Pour Koivurova, ce durcissement rhétorique n'implique cependant pas nécessairement un plan d'annexion : « Tous les intérêts des États-Unis sont déjà bien garantis au Groenland grâce aux accords existants et à leur présence militaire », affirme-t-elle, c'est pourquoi elle considère une stratégie de dissuasion contre la Chine comme plus probable qu'un changement radical de l'ordre international.
Michael Byers, professeur de relations internationales à l'Université de la Colombie-Britannique, est plus sceptique quant à l'idée d'une stratégie solide. Selon lui, l’imprévisibilité de Trump rend difficile toute discussion sur une politique arctique cohérente. « Donald Trump est tellement incohérent et souvent contradictoire qu’il est difficile d’identifier quoi que ce soit qui se rapproche d’une politique arctique », affirme-t-il. Byers reconnaît des avancées spécifiques, telles que l’achat de nouveaux brise-glaces, mais rappelle qu’« ils étaient de toute façon nécessaires et servent à la fois des objectifs civils et sécuritaires », et il ne les interprète donc pas comme la preuve d’un engagement stratégique profond.


Une menace existentielle
Ce diagnostic rejoint l’analyse de Michael Walsh, chercheur principal au Foreign Policy Research Institute, qui prévient que la sécurisation de l’Arctique a des coûts politiques et réglementaires. Walsh souligne dans El Independiente que le retrait du soutien à la science et le passage aux priorités militaires font partie d’un processus plus large qui redéfinit l’Arctique comme un espace de menace existentielle. Dans ce cadre, il identifie « deux préoccupations liées à la souveraineté du Royaume du Danemark » : la possibilité d’une certaine forme d’occupation américaine du Groenland et l’option d’établir un accord politique permanent entre Washington et Nuuk qui érode l’État danois. « Par exemple, un État protectorat des États-Unis ; un État librement associé aux États-Unis ; un territoire des États-Unis ; un État des États-Unis ; un condominium entre les États-Unis et le Danemark », présente-t-il comme options possibles.
« Les répercussions pour l’OTAN dépendent de la suite des événements », prédit-il. Pour l’alliance, « il y a une grande différence entre une occupation belliqueuse ou une campagne d’influence secrète menant à une annexion formelle et un pacte de libre association négocié équitablement après un référendum sur l’indépendance réussi ». « Le premier poserait un risque existentiel pour l’avenir de l’alliance de l’OTAN, tandis que le second permettrait probablement le maintien du statu quo », prévient-il.

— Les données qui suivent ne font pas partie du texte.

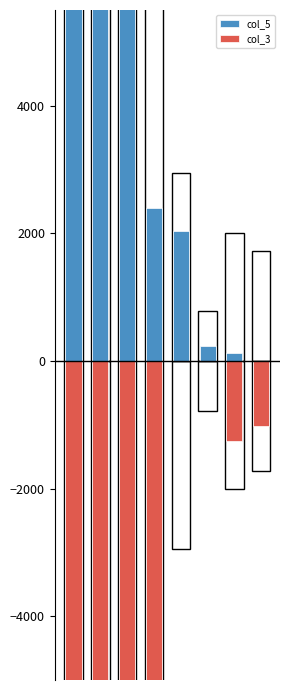

Reading left to right, extract all data points from this chart.

col_5: 0=153090	1=51000	2=48240	3=2400	4=2040	5=240	6=120	7=0
col_3: 0=-13110	1=-7980	2=-5370	3=-13020	4=0	5=0	6=-1260	7=-1020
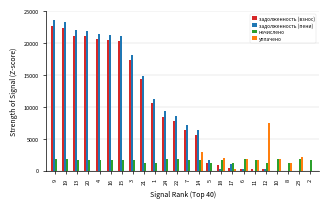

Which series has the largest total across all categories?

задолженность (пени)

Tandis que les États-Unis renforcent leur présence militaire, gèlent toute ambition scientifique et durcissent leur pression diplomatique, la Russie consolide sa domination opérationnelle dans l’Arctique et la Chine maintient une patiente stratégie d’accès économique, la même qu’elle a développée dans le reste de la planète. L’Europe, en revanche, semble coincée entre des déclarations de principes et une capacité limitée d’influence sur le terrain.
En décembre, après les déclarations de Trump, la présidente de la Commission européenne, Ursula von der Leyen, a simplement déclaré que « l'intégrité territoriale et la souveraineté sont des principes fondamentaux du droit international ». « Ces principes sont essentiels non seulement pour l'Union européenne, mais aussi pour les nations du monde entier », a-t-il déclaré avant d'ajouter que la sécurité dans l'Arctique était une priorité élevée pour l'UE. Le risque de plus en plus certain est que, avec l’expansion de l’Arctique comme scénario décisif dans la géopolitique mondiale, les grandes puissances fixent le cap et que l’Europe arrive, une fois de plus, en retard et avec peu de marge de manœuvre.